Ах, это «общение», кодовое слово! Как мало мы тогда придавали значения этому подарку судьбы. Мы были так богаты им, что почти не замечали. Никто ничего не записывал, да и не запоминал толком. Удивительные рассказы Михаила Давыдовича! Они лились легко и непринужденно. К случаю, без случая. Передаю их так, как запомнились. За точность не отвечаю.
– У меня с твоим отцом было одно неприятное столкновение. Я пришел на вечеринку с девушкой. Она вроде ко мне очень благосклонно относилась. И тут появляется Володя Луговской, тогда уже известный поэт, как всегда, красивый, как всегда, обаятельный и победительный. Через короткое время я обнаружил, что моя девушка уже его девушка. Вся порозовела, разговаривает только с ним, неестественно смеется, а меня не замечает. С горя я напился. Сквозь туман заметил, что они исчезли. Я нагнал их на улице и полез на него с кулаками.
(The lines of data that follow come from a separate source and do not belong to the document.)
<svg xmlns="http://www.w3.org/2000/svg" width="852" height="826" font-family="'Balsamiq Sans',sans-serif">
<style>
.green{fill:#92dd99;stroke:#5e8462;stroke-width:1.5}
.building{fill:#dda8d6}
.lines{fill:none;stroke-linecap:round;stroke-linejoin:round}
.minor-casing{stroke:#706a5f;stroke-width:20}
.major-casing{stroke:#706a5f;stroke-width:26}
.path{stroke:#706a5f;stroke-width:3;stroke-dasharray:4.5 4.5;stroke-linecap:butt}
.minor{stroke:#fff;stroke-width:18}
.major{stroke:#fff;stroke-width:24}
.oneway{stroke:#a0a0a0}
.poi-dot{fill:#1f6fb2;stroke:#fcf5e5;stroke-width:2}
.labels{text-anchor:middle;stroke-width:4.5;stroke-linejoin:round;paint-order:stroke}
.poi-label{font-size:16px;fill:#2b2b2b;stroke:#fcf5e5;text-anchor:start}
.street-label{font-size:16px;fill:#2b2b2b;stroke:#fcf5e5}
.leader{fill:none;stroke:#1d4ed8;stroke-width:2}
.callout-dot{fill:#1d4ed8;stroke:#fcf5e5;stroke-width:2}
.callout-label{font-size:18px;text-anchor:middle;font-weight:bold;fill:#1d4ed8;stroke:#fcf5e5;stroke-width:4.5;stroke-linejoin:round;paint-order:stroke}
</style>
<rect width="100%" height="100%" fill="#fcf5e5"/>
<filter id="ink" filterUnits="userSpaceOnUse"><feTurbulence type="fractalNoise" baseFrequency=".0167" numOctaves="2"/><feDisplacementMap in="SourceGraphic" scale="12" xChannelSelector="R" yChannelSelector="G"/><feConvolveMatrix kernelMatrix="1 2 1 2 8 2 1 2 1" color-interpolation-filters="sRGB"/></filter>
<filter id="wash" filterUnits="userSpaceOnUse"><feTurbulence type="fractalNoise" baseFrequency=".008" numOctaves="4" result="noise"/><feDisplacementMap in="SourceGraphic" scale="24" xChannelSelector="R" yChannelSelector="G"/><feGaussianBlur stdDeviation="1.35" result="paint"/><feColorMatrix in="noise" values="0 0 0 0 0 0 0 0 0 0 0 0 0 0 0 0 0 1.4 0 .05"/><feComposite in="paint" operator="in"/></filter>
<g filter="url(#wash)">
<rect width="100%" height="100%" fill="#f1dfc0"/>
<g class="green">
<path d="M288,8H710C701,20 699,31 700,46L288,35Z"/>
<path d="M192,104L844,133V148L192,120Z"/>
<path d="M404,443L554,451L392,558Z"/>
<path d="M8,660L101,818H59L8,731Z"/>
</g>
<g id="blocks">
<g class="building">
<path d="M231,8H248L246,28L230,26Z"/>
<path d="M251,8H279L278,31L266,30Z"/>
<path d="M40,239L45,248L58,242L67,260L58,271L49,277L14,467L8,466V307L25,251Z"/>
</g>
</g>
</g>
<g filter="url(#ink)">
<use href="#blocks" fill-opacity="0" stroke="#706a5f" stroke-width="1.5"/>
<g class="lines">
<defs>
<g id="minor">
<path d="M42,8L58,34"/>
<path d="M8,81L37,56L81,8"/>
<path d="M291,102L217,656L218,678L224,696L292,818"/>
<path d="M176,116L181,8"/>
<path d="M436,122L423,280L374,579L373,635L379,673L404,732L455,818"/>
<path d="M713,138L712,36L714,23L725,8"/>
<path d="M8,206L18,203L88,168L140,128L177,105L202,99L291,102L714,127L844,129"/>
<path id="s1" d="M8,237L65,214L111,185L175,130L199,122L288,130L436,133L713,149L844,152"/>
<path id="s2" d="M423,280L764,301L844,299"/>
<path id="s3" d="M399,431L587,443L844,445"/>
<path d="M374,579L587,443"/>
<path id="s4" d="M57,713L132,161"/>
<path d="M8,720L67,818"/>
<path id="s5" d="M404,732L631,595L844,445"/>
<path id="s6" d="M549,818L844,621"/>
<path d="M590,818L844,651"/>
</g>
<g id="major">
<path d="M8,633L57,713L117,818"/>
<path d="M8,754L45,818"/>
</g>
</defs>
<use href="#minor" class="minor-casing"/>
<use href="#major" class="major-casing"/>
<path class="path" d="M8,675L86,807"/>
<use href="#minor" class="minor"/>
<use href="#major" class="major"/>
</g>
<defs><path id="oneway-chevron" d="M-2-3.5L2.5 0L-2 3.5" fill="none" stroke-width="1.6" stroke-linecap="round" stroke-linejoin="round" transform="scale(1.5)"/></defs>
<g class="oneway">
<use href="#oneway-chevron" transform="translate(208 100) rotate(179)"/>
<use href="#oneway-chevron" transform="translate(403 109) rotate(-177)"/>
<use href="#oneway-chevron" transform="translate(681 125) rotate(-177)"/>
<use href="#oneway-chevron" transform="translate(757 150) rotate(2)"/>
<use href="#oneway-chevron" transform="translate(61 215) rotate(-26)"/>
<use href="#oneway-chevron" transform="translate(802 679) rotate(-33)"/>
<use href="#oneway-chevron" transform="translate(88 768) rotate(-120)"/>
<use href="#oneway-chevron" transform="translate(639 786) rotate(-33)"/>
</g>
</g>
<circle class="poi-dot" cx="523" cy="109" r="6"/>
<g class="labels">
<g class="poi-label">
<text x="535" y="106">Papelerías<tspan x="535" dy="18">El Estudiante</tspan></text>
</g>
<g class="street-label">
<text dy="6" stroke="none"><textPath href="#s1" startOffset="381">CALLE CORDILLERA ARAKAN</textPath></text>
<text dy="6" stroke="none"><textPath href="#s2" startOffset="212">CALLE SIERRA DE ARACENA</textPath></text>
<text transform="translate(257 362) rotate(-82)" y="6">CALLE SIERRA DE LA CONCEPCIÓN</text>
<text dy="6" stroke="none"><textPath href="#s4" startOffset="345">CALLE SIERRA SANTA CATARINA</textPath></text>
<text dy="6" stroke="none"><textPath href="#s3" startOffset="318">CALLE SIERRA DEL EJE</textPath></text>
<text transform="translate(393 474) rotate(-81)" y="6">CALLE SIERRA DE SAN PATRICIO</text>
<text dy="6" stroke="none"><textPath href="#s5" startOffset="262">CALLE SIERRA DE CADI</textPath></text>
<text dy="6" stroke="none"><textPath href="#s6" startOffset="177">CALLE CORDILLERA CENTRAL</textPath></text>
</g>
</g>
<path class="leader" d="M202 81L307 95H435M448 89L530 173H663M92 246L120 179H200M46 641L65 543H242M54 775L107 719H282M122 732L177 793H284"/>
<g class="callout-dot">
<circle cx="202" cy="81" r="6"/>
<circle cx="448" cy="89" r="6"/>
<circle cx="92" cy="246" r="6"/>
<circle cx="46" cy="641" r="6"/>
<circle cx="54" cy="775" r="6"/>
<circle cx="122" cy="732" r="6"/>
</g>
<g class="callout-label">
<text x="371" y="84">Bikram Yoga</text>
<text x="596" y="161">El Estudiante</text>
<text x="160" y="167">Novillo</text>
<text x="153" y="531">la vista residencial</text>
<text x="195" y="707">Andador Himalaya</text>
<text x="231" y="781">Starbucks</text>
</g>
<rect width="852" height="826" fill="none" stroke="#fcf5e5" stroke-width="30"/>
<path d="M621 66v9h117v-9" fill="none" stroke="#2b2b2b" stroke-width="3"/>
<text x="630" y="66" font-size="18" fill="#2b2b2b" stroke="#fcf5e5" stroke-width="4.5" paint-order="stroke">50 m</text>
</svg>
– Миша, – умолял он, – не лезь. Я же боксер. Я же тебя с одного удара уложу.
И уложил, потому что я не мог уняться.
А потом поднял, отряхнул, доставил на место и щедро возвратил мне мою девушку, несмотря на ее недовольство.
Но я всё равно не мог простить ему своего унижения. Мы много лет не разговаривали и не здоровались. А потом однажды где-то подошел ко мне и сказал:
– У грузин есть такой обычай: под утро, когда все уже устали и израсходовались, женщины убирают со стола, стелят чистую скатерть, расставляют новые блюда, и всё начинается сначала, заново, как впервые. С чистого листа. Давай и мы начнем наши отношения с этого чистого, белого, нетронутого листа.
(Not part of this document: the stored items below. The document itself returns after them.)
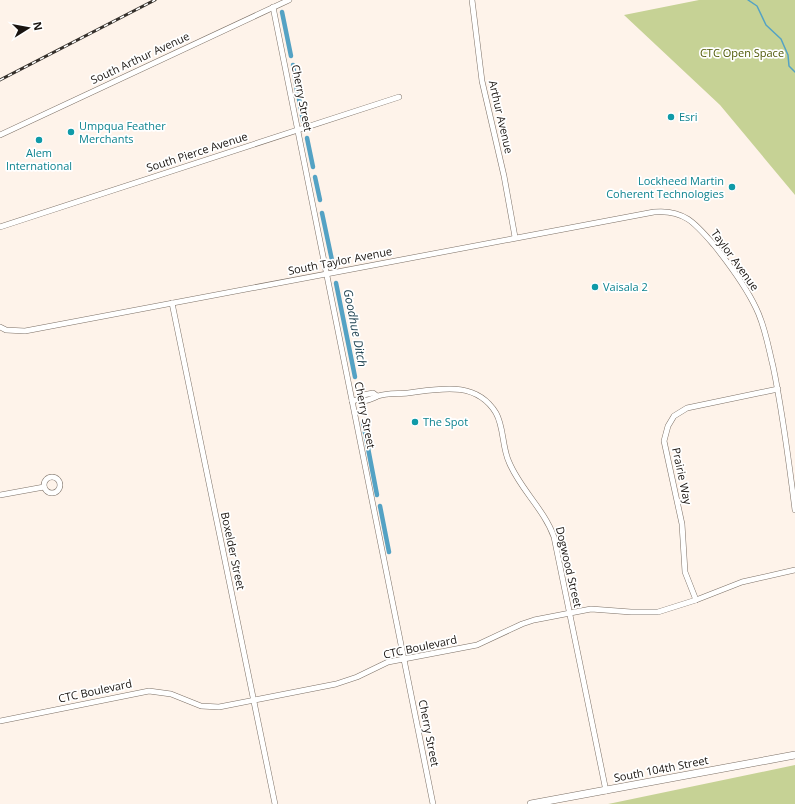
<svg xmlns="http://www.w3.org/2000/svg" width="795" height="804" font-family="'Open Sans',sans-serif">
  <style>
    .green { fill: #c6d295 }
    .lines { fill: none; stroke-linecap: round; stroke-linejoin: round }
    .stream { stroke: #54a2c4; stroke-width: 1.5 }
    .canal { stroke: #54a2c4; stroke-width: 4.5 }
    .street-casing { stroke: #7c7066; stroke-width: 6 }
    .secondary-casing { stroke: #7c7066; stroke-width: 8 }
    .street { stroke: #fff; stroke-width: 5 }
    .secondary { stroke: #fff; stroke-width: 7 }
    .rail-casing { stroke: #35302b; stroke-width: 3 }
    .rail { stroke: #fff; stroke-width: 1.5; stroke-dasharray: 4.5; stroke-linecap: butt }
    .culture-dot { fill: #0f9aa8; stroke: #fff; stroke-width: 1.5 }
    .labels { text-anchor: middle; stroke-width: 3.5; stroke-linejoin: round; paint-order: stroke }
    .park-label { font-size: 11px; fill: #4f5907; stroke: #fff }
    .street-label { font-size: 11px; fill: #191410; stroke: #fff }
    .culture-label { font-size: 11px; fill: #0d838f; stroke: #fff; text-anchor: start }
    .water-label { font-size: 12px; font-style: italic; fill: #1e4251; stroke: #fff }
  </style>
  <rect width="100%" height="100%" fill="#fef3ea"/>
  <g class="green">
    <path d="M699,0H795V195L720,105L624,15Z"/>
    <path d="M795,765V804H608L613,803Z"/>
  </g>
  <g class="lines">
    <path class="stream" d="M748,0L757,6L766,25L781,39L788,55L789,66L795,72"/>
    <g class="canal">
      <path d="M282,12L291,56"/>
      <path d="M293,65L297,91"/>
      <path d="M299,99L303,121"/>
      <path d="M307,138L313,167"/>
      <path d="M315,177L320,200"/>
      <path d="M322,213L333,265"/>
      <path d="M336,283L355,377"/>
      <path d="M363,422L377,495"/>
      <path d="M380,506L389,552"/>
    </g>
    <g class="street-casing">
      <g id="street">
        <path d="M472,0L482,81L504,176L515,237"/>
        <path d="M273,7L433,804"/>
        <path d="M0,135L289,0"/>
        <path d="M0,227L399,97"/>
        <path d="M172,303L275,804"/>
        <path d="M0,327L6,330L25,331L654,212C684,209 696,224 714,245C730,265 745,285 756,308C765,326 768,346 773,366C783,414 789,462 795,510"/>
        <path d="M360,399L363,395L373,393L377,396"/>
        <path d="M352,401L360,399L364,401C370,400 373,398 378,396C386,393 399,394 408,393C439,389 476,380 496,413C504,427 502,447 509,462C520,489 544,509 554,537L606,791"/>
        <circle cx="52" cy="485" r="8"/>
        <path d="M0,495L44,487"/>
        <path d="M696,600L685,572L682,524L664,441L668,426L674,416L687,408L778,389"/>
        <path d="M0,721L149,691L171,694L201,706L219,707L336,684L357,677L388,662L477,645L522,624L534,620L591,609L631,612H658L696,600L742,582L795,570"/>
      </g>
    </g>
    <g class="secondary-casing">
      <path id="secondary" d="M531,804L795,755"/>
    </g>
    <use href="#street" class="street"/>
    <use href="#secondary" class="secondary"/>
    <g class="rail-casing">
      <path id="rail" d="M0,80L155,0"/>
    </g>
    <use href="#rail" class="rail"/>
  </g>
  <g class="culture-dot">
    <circle cx="671" cy="117" r="4"/>
    <circle cx="71" cy="132" r="4"/>
    <circle cx="39" cy="140" r="4"/>
    <circle cx="732" cy="187" r="4"/>
    <circle cx="595" cy="287" r="4"/>
    <circle cx="415" cy="422" r="4"/>
  </g>
  <g class="labels">
    <g class="park-label">
      <text x="742" y="57">CTC Open Space</text>
    </g>
    <g class="street-label">
      <text transform="translate(140 58) rotate(-25)" y="4">South Arthur Avenue</text>
      <text transform="translate(302 98) rotate(79)" y="4">Cherry Street</text>
      <text transform="translate(501 117) rotate(77)" y="4">Arthur Avenue</text>
      <text transform="translate(197 152) rotate(-18)" y="4">South Pierce Avenue</text>
      <text transform="translate(735 260) rotate(54)" y="4">Taylor Avenue</text>
      <text transform="translate(340 261) rotate(-11)" y="4">South Taylor Avenue</text>
      <text transform="translate(365 415) rotate(79)" y="4">Cherry Street</text>
      <text transform="translate(682 476) rotate(78)" y="4">Prairie Way</text>
      <text transform="translate(233 551) rotate(78)" y="4">Boxelder Street</text>
      <text transform="translate(569 567) rotate(77)" y="4">Dogwood Street</text>
      <text transform="translate(420 647) rotate(-12)" y="4">CTC Boulevard</text>
      <text transform="translate(95 691) rotate(-12)" y="4">CTC Boulevard</text>
      <text transform="translate(429 733) rotate(79)" y="4">Cherry Street</text>
      <text transform="translate(661 769) rotate(-11)" y="4">South 104th Street</text>
    </g>
    <g class="culture-label">
      <text x="679" y="121">Esri</text>
      <text x="79" y="130">Umpqua Feather<tspan x="79" dy="13">Merchants</tspan></text>
      <text x="39" y="157" text-anchor="middle">Alem<tspan x="39" dy="13">International</tspan></text>
      <text x="724" y="185" text-anchor="end">Lockheed Martin<tspan x="724" dy="13">Coherent Technologies</tspan></text>
      <text x="603" y="291">Vaisala 2</text>
      <text x="423" y="426">The Spot</text>
    </g>
    <g class="water-label">
      <text transform="translate(355 328) rotate(79)" y="4">Goodhue Ditch</text>
    </g>
  </g>
  <g transform="translate(28 28) rotate(79)" stroke="#ffffff" stroke-width="3" paint-order="stroke">
  <path d="M0-3L7 15L0 10L-7 15Z" fill="#191410"/>
  <text y="-6" font-size="11" font-weight="bold" text-anchor="middle" fill="#191410">N</text>
  </g>
</svg>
– Вот так, – заключал рассказ Михаил Давыдович, – и помирились. Раз и навсегда.
Или вот еще:
– Когда арестовали Берию, один наш с Колечкой приятель, он теперь на пенсии, а когда-то служил в органах и сохранил там связи, уезжал из Ленинграда. Билет ему достали тамошние друзья, они же провожали на вокзал и шепнули ему насчет ареста Лаврентия Павловича, о котором пока еще нигде не объявляли. Ну, простились, входит он к себе в купе, в СВ, конечно, а там важный генерал сидит, кагэбэшник. Хмурый, высокомерный, неприветливый. На приветствие не отозвался, молчит, только пиво беспрерывно пьет – денщик ему целый ящик притащил. Пьет и не угощает, как будто в купе больше никого. Приятель наш разозлился и говорит: «Берия ваш – подонок, изверг, руки по локоть в крови. И вы, его приспешники, не лучше, вам тоже отольется». Тот молчит, кровью наливается, пиво пьет. А в Бологое вышел. Долго отсутствовал, вернулся тихий, ласковый. «Пива, – говорит, – хотите?»
Особенно много историй было связано с арестом, тюрьмой и лагерем, куда они с упомянутым «Колечкой» – Николаем Робертовичем Эрдманом, ближайшим другом, соответчиком, а потом и соавтором – ухитрились попасть раньше многих, когда еще не было поголовного сажания.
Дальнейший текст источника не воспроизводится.